Un entretien dans Philosophie Magazine sur la crise climatique avec Sven Ortoli
Publié dans un Hors série de Philosophie magazine sur la crise climatique en juillet réalisé par Sven Ortoli
La nature, dans un sens très large, peut désigner l’ensemble de l’univers, de la matière depuis le bigbang. On ne peut rien faire avec un concept si massif. Gaïa, au contraire, n’engage pas l’ensemble du cosmos, mais seulement les quelques kilomètres entre la frontière extérieure de l’atmosphère et les couches du sol qui ont été transformées par l’action de la vie. Gaïa, en somme, c’est la vie et l’environnement propice à la vie – l’air, les sols, etc. - tel qu’il a été transformé, ingénierie par les vivants depuis les premières bactéries. Elle ne s’étend ni au delà de notre atmosphère, ni, en dessous, jusqu’au manteau qui n’a jamais été affecté par l’action de la vie. Cette fine couche, c’est ce que j’appelle, aussi, la « zone critique » - un terme plus neutre que Gaïa, lequel suscite toujours de multiples controverses. La zone critique localise l’idée de nature : nous sommes dans Gaïa, et personne n’a jamais eu d’autre expérience.

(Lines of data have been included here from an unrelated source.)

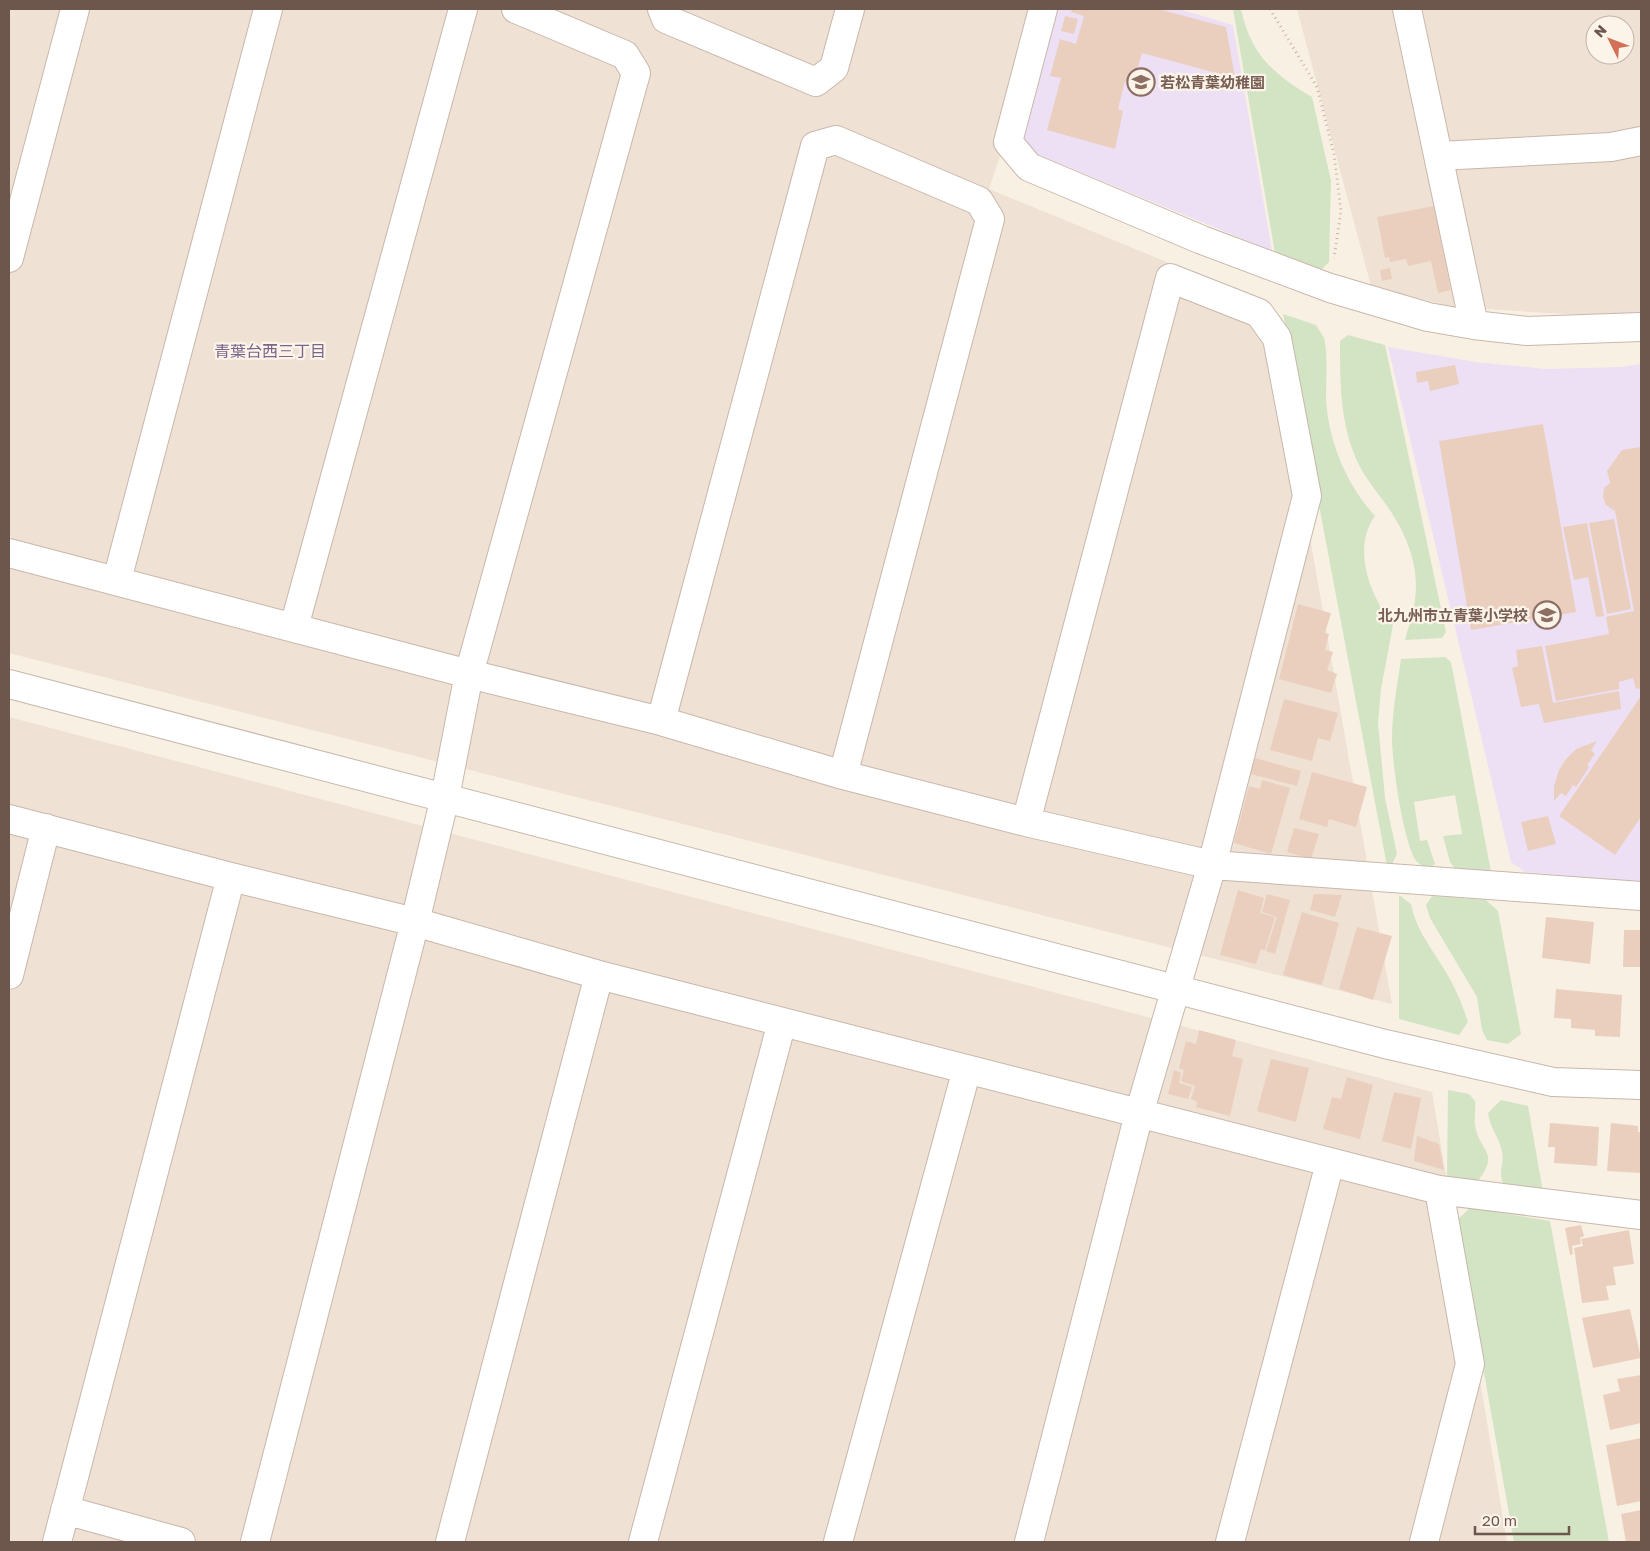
<svg xmlns="http://www.w3.org/2000/svg" width="1650" height="1551" font-family="'Golos Text','Noto Sans JP',sans-serif">
	<style>
		.residential { fill: #efe1d3; fill-rule: evenodd }
		.education { fill: #ede0f5 }
		.green { fill: #d2e4c4 }
		.building { fill: #eacfbf }
		.lines { fill: none; stroke-linecap: round; stroke-linejoin: round }
		.minor-casing { stroke: #c8b7ac; stroke-width: 30 }
		.path { stroke: #ceb2a3; stroke-width: 3; stroke-dasharray: 1 4; stroke-linecap: butt }
		.minor { stroke: #fff; stroke-width: 28 }
		.labels { text-anchor: middle; dominant-baseline: central; stroke-width: 4.5; stroke-linejoin: round; paint-order: stroke }
		.education-label { font-size: 15px; font-weight: bold; fill: #785e54; stroke: #fcf4e9; text-anchor: start }
		.neighbourhood-label { font-size: 16px; fill: #7c658a; stroke: #fcf4e9 }
	</style>
	<rect width="100%" height="100%" fill="#f9f0e4"/>
	<path class="residential" d="M 9,9 L 1049,9 L 989,189 L 1269,304 L 1392,1004 L 9,653 Z
		M 1297,9 L 1641,9 L 1641,314 L 1613,317 L 1452,307 L 1371,286 ZM 1595,25 L 1625,25 L 1625,55 L 1595,55 Z
		M 9,717 L 1432,1092 L 1507,1542 L 9,1542 Z"/>
	<path class="education" d="M 1058,9 L 1179,9 L 1233,25 L 1272,251 L 1034,153 L 1024,139 Z
		M 1388,347 L 1476,362 L 1546,369 L 1620,367 L 1641,364 L 1641,882 L 1525,872 L 1511,862 Z"/>
	<path class="green" d="M 1233,9 L 1241,9 C 1251,55 1273,74 1312,97 L 1331,181 L 1329,262 L 1321,270 L 1275,253 Z
		M 1283,314 L 1316,325 C 1318,329 1322,334 1324,338 C 1328,351 1326,385 1326,400 C 1329,443 1347,485 1375,516 C 1351,549 1371,597 1393,625 L 1381,689 L 1378,723 L 1385,798 L 1397,854 L 1391,866 L 1387,866 Z
		M 1348,335 L 1385,345 L 1446,632 L 1442,638 L 1405,640 C 1408,627 1414,613 1415,599 C 1420,566 1406,533 1387,506 C 1375,489 1360,472 1353,451 C 1340,416 1340,379 1340,341 Z
		M 1445,657 L 1451,662 L 1491,872 L 1456,870 L 1450,862 L 1443,836 L 1462,834 L 1455,795 L 1414,802 L 1420,841 L 1427,840 L 1435,864 L 1429,868 C 1423,867 1417,863 1414,858 C 1402,831 1393,770 1392,740 C 1392,713 1397,686 1401,659 Z
		M 1399,895 L 1411,904 C 1416,930 1431,947 1444,969 C 1455,986 1462,1004 1468,1022 L 1459,1035 L 1399,1019 Z
		M 1432,896 L 1486,900 L 1498,911 L 1521,1034 L 1508,1044 L 1487,1040 L 1482,1030 L 1477,997 L 1430,918 L 1426,905 Z
		M 1448,1090 L 1469,1094 L 1475,1101 C 1476,1109 1474,1117 1475,1125 C 1480,1154 1501,1151 1477,1182 L 1447,1177 Z
		M 1501,1100 L 1528,1106 L 1543,1192 L 1504,1187 C 1497,1169 1505,1166 1502,1151 C 1499,1137 1490,1128 1488,1113 Z
		M 1470,1208 L 1550,1221 L 1609,1542 L 1514,1542 L 1457,1220 Z"/>
	<path class="building" d="M 1072,9 L 1158,9 L 1226,27 L 1235,78 L 1142,53 L 1133,84 L 1125,81 L 1118,109 L 1123,111 L 1115,149 L 1047,130 L 1061,78 L 1050,76 L 1060,39 L 1076,44 L 1084,16 L 1071,12 Z
		M 1065,16 L 1078,19 L 1074,34 L 1061,31 Z
		M 1434,206 L 1451,290 L 1438,293 L 1431,261 L 1408,266 L 1406,259 L 1390,262 L 1389,257 L 1385,258 L 1377,217 Z
		M 1390,268 L 1392,279 L 1382,281 L 1380,270 Z
		M 1455,365 L 1459,384 L 1430,391 L 1428,381 L 1417,383 L 1416,372 Z
		M 1543,424 L 1576,612 L 1471,630 L 1439,441 Z
		M 1641,447 L 1641,688 L 1636,689 L 1633,678 L 1619,682 L 1619,689 L 1556,701 L 1545,646 L 1609,634 L 1606,617 L 1634,611 L 1615,511 L 1606,505 L 1603,497 L 1604,488 L 1610,483 L 1607,471 L 1622,450 Z
		M 1614,519 L 1631,609 L 1607,614 L 1589,523 Z
		M 1587,523 L 1604,616 L 1596,617 L 1588,577 L 1574,580 L 1563,527 Z
		M 1298,604 L 1331,613 L 1325,633 L 1329,634 L 1325,650 L 1333,652 L 1327,670 L 1337,674 L 1331,693 L 1279,679 Z
		M 1542,646 L 1553,703 L 1619,691 L 1621,709 L 1544,723 L 1539,704 L 1521,707 L 1512,668 L 1518,666 L 1516,650 Z
		M 1641,696 L 1641,817 L 1615,855 L 1559,816 Z
		M 1284,699 L 1338,713 L 1330,741 L 1318,738 L 1312,761 L 1270,750 Z
		M 1597,741 L 1591,750 L 1595,754 L 1587,765 L 1589,767 L 1576,787 L 1573,785 L 1566,796 L 1561,793 L 1554,801 L 1554,786 L 1559,770 L 1566,759 L 1576,749 Z
		M 1255,758 L 1301,771 L 1297,786 L 1251,774 Z
		M 1312,772 L 1367,787 L 1356,827 L 1329,819 L 1327,827 L 1299,819 Z
		M 1262,780 L 1290,788 L 1271,854 L 1234,843 L 1249,786 L 1260,789 Z
		M 1548,816 L 1556,844 L 1528,851 L 1521,822 Z
		M 1294,828 L 1319,834 L 1311,859 L 1287,852 Z
		M 1238,890 L 1264,898 L 1260,913 L 1275,917 L 1265,950 L 1261,949 L 1256,964 L 1220,955 Z
		M 1267,894 L 1290,900 L 1275,954 L 1266,951 L 1277,917 L 1262,912 Z
		M 1314,894 L 1342,895 L 1335,917 L 1310,910 Z
		M 1302,912 L 1339,923 L 1322,985 L 1283,975 Z
		M 1546,917 L 1594,922 L 1590,964 L 1542,958 Z
		M 1357,927 L 1392,936 L 1373,1000 L 1339,989 Z
		M 1624,930 L 1641,930 L 1641,967 L 1623,967 Z
		M 1556,989 L 1622,995 L 1620,1037 L 1595,1036 L 1595,1030 L 1571,1028 L 1571,1019 L 1554,1018 Z
		M 1199,1030 L 1236,1040 L 1232,1056 L 1243,1059 L 1230,1116 L 1196,1107 L 1197,1102 L 1191,1099 L 1195,1086 L 1181,1081 L 1184,1070 L 1179,1068 L 1186,1041 L 1196,1044 Z
		M 1271,1059 L 1309,1068 L 1296,1122 L 1257,1111 Z
		M 1174,1070 L 1181,1073 L 1179,1083 L 1192,1087 L 1188,1099 L 1168,1094 Z
		M 1347,1077 L 1373,1085 L 1360,1139 L 1323,1129 L 1332,1097 L 1341,1099 Z
		M 1394,1092 L 1421,1098 L 1411,1149 L 1382,1141 Z
		M 1550,1123 L 1599,1127 L 1597,1166 L 1554,1163 L 1555,1147 L 1548,1147 Z
		M 1611,1123 L 1638,1126 L 1638,1132 L 1641,1132 L 1641,1173 L 1607,1171 Z
		M 1417,1136 L 1439,1144 L 1444,1170 L 1414,1161 Z
		M 1581,1225 L 1584,1236 L 1580,1238 L 1581,1244 L 1572,1246 L 1573,1254 L 1570,1255 L 1565,1228 Z
		M 1629,1230 L 1634,1264 L 1613,1267 L 1616,1285 L 1606,1286 L 1609,1300 L 1582,1303 L 1574,1248 L 1583,1246 L 1581,1239 Z
		M 1630,1309 L 1641,1358 L 1593,1368 L 1582,1318 Z
		M 1641,1375 L 1641,1423 L 1610,1430 L 1603,1395 L 1620,1391 L 1617,1379 Z
		M 1641,1438 L 1641,1501 L 1617,1506 L 1606,1445 Z
		M 1641,1510 L 1641,1542 L 1626,1542 L 1621,1514 Z"/>
	<g class="lines">
		<g class="minor-casing">
			<path id="minor" d="M 662,9 L 666,19 L 816,82 L 834,68 L 850,9
				M 1043,9 L 1008,142 L 1029,167 L 1202,240 L 1330,288 L 1428,317 L 1474,325 L 1527,331 L 1641,327
				M 1407,9 L 1474,325
				M 1439,156 L 1611,147 L 1641,141
				M 9,258 L 75,9
				M 9,553 L 469,674 L 661,721 L 843,775 L 1026,822 L 1212,865 L 1641,896
				M 117,580 L 268,9
				M 294,627 L 463,9
				M 9,684 L 1385,1044 L 1553,1082 L 1641,1085
				M 661,721 L 815,146 L 836,140 L 979,201 L 990,219 L 843,775
				M 9,819 L 231,877 L 415,922 L 599,975 L 1439,1190 L 1641,1215
				M 1026,822 L 1170,278 L 1259,313 L 1277,338 L 1307,496 L 1212,865 L 1139,1114 L 1029,1542
				M 9,975 L 46,828
				M 65,1510 L 181,1542
				M 57,1542 L 231,877
				M 255,1542 L 415,922 L 445,797 L 469,674 L 636,73 L 625,55 L 516,9
				M 450,1542 L 599,975
				M 643,1542 L 782,1022
				M 838,1542 L 967,1069
				M 1230,1542 L 1330,1163
				M 1424,1542 L 1470,1364 L 1439,1190"/>
		</g>
		<path class="path" d="M 1270,9 L 1317,87 L 1334,154 L 1341,211 L 1334,258"/>
		<use href="#minor" class="minor"/>
	</g>
	<defs>
		<g id="school-ring" transform="scale(1.4375)"><circle r="9.5" fill="#fcf4e9" stroke="#8d6e63" stroke-width="1.5"/><path d="M0-5L7-2L0 1L-7-2ZM-4 1L0 2.5L4 1V4Q0 6-4 4Z" fill="#8d6e63"/></g>
	</defs>
	<g fill-rule="evenodd">
		<use href="#school-ring" x="1141" y="82"/>
		<use href="#school-ring" x="1547" y="615"/>
	</g>
	<g class="labels">
		<g class="education-label">
			<text x="1160" y="82">若松青葉幼稚園</text>
			<text x="1528" y="615" text-anchor="end">北九州市立青葉小学校</text>
		</g>
		<g class="neighbourhood-label">
			<text x="270" y="351">青葉台西三丁目</text>
		</g>
	</g>
	<rect width="1650" height="1551" fill="none" stroke="#6d574d" stroke-width="20"/>
	<g transform="translate(1610 40) rotate(312)"><circle r="24" fill="#fcf4e9" stroke="#c3b5ab"/>
	<path d="M0-4L9 19L0 12L-9 19Z" fill="#d37058"/>
	<text y="-8" font-size="14" font-weight="bold" text-anchor="middle" fill="#6d574d">N</text>
	</g>
	<path d="M1475 1526v8h94v-8" fill="none" stroke="#6d574d" stroke-width="2.5"/>
	<text x="1482" y="1526" font-size="15" fill="#6d574d" stroke="#fcf4e9" stroke-width="4" paint-order="stroke">20 m</text>
</svg>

Gaïa est un terme ad hoc pour un être unique. D’autres formes de vie sur d’autres planètes ne seraient pas Gaïa. Cette idée permet de surmonter, d’une part, l’incapacité des biologistes à s’intéresser aux conditions d’existences modifiées par les vivants, et d’autre part, à l’incapacité des géologues à considérer les vivants comme modificateurs de leur environnement. C’est en fait une extension massive de la notion de niche.